▶ _Фрагмент текста_:
****************************************

Не потому ли моя личность стала развиваться в новом направлении? Может быть, я, сам того не заметив, выломал кое-какие невидимые кирпичики, и осталась саднящая рана. Заметил я только одно — разочарование в себе. Я много курил и многовато пил. Восемнадцатичасовой рабочий день стал даваться мне с трудом. Мне пришло в голову, что, вероятно, стоит начать медитировать. Никто в моем индийском кружке не относился к медитации серьезно. В позе лотоса гонку не выиграешь.
А вот американцы этим вопросом заинтересовались. Когда Махариши Махеш Йоги прославился как гуру «Битлз», ему удалось добиться культурного сдвига. Слово «мантра» вошло в модный жаргон. В одной комедии Вуди Аллена голливудский агент взволнованно говорит в телефонную трубку: «Я забыл свою мантру!» Медитацию тщательно очистили от всего чересчур экзотического и свели к методу снятия стресса и накопления энергии. В позу лотоса никого силком не сажали. И уверяли, что можно выиграть гонку и при этом обрести внутреннюю безмятежность.
Когда я решил обратиться к «трансцендентальной медитации», шестидесятые давно миновали. А к началу восьмидесятых к ней настолько привыкли, что она даже несколько устарела. Американская поп-культура тем и живет, что постоянно придерживает на своих полках место для чего-нибудь новенького. Это, само собой, означает, что время от времени нужно выбросить что-нибудь старое. Однако в моем случае на меня влияли три обстоятельства. Я уважал религиозность матери, интересовался связью между разумом и телом как врач (хотя на тот момент интерес был чисто биохимический) и знал, что уровень стресса у меня сам собой не снизится.

****************************************

▶ _Исходные материалы_:
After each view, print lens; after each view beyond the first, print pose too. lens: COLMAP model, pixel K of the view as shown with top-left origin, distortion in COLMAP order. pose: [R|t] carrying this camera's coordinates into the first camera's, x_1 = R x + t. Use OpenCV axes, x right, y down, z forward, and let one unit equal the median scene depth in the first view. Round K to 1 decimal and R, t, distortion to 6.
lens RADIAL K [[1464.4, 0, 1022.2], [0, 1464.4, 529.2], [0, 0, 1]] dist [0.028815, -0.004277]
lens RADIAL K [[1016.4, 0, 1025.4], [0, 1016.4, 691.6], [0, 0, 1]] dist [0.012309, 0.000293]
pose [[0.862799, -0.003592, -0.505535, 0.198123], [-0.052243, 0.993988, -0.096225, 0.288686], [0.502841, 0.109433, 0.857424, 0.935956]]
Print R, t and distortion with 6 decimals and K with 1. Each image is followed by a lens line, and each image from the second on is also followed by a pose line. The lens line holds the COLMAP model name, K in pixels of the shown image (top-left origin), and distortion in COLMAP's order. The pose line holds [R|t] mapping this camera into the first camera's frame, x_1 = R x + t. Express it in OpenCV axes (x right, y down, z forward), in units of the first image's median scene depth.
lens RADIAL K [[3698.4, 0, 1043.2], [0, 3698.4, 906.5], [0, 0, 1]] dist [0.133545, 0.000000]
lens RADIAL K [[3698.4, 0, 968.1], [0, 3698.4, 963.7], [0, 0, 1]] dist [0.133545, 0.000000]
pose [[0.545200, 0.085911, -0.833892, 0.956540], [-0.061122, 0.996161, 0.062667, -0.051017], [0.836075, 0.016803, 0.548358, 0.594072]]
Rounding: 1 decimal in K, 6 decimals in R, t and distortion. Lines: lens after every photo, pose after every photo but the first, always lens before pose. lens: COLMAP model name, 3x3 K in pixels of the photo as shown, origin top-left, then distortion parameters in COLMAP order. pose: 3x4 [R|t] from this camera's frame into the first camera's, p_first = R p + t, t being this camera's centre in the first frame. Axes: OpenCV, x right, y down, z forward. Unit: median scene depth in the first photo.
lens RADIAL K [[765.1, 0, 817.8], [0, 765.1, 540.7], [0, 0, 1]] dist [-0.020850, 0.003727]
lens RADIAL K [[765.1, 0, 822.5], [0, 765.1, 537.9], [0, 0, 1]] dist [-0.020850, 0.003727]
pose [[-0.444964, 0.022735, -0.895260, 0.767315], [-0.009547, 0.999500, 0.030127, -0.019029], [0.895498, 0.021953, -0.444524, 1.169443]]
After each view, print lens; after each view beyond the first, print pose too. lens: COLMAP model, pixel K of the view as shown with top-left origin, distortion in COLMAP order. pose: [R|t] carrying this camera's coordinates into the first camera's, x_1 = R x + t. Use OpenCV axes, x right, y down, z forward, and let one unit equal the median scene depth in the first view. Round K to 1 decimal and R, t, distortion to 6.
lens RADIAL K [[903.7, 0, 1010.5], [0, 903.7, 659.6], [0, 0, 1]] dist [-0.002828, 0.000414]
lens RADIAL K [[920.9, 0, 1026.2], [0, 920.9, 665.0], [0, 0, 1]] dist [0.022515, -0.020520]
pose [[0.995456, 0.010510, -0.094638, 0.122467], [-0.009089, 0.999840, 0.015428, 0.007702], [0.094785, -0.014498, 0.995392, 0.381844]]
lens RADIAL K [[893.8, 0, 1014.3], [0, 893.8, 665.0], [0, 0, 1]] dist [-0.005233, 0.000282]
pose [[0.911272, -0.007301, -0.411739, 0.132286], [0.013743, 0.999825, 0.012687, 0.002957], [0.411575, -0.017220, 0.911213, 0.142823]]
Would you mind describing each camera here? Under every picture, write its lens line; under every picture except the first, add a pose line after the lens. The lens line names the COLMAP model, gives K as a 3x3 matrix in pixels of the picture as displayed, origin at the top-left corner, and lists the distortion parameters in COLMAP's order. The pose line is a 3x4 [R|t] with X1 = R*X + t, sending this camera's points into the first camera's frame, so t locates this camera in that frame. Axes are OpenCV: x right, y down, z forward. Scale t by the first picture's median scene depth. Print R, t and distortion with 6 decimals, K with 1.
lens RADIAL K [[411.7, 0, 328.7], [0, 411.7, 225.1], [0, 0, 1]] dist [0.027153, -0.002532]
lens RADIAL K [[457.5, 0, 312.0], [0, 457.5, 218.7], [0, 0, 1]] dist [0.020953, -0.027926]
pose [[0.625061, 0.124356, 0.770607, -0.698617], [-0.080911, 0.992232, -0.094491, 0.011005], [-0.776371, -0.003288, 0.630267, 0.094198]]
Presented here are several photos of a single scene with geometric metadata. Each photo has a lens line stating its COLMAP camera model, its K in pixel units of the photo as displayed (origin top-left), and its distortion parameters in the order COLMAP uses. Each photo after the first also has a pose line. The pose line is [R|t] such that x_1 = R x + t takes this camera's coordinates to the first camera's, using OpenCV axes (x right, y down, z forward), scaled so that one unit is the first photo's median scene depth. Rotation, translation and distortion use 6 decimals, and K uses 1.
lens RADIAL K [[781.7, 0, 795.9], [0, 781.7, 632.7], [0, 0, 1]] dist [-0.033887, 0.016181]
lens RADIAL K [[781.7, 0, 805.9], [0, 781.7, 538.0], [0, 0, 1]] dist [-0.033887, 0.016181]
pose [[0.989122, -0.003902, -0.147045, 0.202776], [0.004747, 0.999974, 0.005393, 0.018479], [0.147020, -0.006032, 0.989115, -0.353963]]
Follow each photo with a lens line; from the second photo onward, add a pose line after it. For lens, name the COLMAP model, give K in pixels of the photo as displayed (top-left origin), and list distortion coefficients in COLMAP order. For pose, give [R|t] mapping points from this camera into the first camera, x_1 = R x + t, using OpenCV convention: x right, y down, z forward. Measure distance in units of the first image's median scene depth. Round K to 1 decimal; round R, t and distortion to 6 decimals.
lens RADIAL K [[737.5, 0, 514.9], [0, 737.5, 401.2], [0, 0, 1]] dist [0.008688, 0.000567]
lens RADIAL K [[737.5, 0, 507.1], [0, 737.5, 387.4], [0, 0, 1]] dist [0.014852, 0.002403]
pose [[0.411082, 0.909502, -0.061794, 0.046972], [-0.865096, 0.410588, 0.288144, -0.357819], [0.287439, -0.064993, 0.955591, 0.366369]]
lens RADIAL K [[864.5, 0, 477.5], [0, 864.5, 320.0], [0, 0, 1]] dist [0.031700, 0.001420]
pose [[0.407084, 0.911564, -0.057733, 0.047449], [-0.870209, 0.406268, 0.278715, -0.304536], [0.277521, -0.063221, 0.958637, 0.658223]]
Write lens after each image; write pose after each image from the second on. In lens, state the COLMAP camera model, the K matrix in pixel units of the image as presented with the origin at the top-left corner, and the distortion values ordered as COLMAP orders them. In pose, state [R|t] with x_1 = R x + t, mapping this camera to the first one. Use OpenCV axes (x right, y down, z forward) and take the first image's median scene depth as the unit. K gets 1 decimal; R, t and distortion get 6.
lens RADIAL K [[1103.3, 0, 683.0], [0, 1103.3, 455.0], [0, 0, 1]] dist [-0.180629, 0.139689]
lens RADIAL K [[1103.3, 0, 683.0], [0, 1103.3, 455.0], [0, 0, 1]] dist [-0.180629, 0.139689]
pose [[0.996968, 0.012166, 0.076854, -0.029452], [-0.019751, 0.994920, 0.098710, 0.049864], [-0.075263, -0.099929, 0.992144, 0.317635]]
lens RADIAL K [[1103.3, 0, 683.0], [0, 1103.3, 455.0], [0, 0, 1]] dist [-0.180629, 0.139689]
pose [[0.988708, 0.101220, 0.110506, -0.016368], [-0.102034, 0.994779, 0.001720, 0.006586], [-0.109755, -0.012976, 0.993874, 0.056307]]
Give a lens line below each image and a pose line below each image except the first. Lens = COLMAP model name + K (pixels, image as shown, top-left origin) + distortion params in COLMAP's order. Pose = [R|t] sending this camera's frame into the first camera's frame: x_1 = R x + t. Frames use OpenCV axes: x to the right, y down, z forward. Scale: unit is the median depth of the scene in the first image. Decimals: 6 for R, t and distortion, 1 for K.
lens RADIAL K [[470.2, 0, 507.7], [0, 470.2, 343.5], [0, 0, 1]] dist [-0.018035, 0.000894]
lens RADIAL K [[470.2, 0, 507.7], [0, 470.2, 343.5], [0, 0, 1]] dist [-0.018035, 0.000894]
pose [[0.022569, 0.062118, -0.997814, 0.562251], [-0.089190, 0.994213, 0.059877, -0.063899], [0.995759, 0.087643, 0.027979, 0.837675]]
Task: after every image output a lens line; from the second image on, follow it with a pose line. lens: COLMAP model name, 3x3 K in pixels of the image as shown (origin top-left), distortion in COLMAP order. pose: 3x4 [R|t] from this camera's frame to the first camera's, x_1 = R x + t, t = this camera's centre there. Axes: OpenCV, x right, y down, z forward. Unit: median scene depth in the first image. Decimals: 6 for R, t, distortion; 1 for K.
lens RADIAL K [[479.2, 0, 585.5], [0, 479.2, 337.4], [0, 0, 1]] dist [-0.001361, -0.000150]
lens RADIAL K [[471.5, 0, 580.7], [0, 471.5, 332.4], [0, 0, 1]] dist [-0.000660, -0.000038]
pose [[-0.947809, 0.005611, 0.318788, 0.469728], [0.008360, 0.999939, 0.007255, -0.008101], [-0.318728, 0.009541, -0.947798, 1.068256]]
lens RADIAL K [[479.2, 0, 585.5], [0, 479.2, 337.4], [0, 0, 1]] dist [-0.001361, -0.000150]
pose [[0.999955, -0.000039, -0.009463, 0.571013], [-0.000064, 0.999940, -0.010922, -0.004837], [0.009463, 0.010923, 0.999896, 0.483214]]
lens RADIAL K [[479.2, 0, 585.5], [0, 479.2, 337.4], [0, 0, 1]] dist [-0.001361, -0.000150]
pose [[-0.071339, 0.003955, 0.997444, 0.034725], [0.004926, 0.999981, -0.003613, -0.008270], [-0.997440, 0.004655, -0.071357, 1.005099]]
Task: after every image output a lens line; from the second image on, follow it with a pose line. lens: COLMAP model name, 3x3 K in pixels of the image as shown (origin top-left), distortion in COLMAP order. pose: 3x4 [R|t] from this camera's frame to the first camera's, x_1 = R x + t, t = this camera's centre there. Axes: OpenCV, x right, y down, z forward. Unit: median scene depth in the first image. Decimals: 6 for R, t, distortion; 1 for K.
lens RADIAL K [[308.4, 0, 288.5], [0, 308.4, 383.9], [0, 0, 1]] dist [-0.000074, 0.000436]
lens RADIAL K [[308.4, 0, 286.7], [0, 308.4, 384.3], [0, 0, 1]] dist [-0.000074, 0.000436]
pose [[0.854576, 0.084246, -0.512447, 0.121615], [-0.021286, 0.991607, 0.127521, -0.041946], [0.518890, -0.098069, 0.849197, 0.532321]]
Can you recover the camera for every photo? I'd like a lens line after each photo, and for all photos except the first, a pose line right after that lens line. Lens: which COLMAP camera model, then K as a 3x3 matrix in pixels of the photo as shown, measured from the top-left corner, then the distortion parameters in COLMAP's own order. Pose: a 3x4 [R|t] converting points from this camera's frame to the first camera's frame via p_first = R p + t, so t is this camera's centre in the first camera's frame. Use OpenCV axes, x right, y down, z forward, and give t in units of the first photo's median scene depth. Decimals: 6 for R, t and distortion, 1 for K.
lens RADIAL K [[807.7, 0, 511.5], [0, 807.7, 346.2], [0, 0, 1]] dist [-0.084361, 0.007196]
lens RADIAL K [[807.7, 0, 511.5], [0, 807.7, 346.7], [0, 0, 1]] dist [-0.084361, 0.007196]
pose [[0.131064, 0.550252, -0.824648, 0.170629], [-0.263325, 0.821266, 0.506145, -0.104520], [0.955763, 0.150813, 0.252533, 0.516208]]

****************************************

▶ _Ваше задание_:
Коротко ответьте на вопросы по фрагменту о медитации.
(a) Сколько часов длился рабочий день, который стал даваться рассказчику с трудом?
(b) Какое слово вошло в модный жаргон?
(c) К какому времени к трансцендентальной медитации настолько привыкли, что она даже несколько устарела?

▶ _Итоговый ответ_:
(a) Восемнадцать часов.
(b) «Мантра».
(c) К началу восьмидесятых.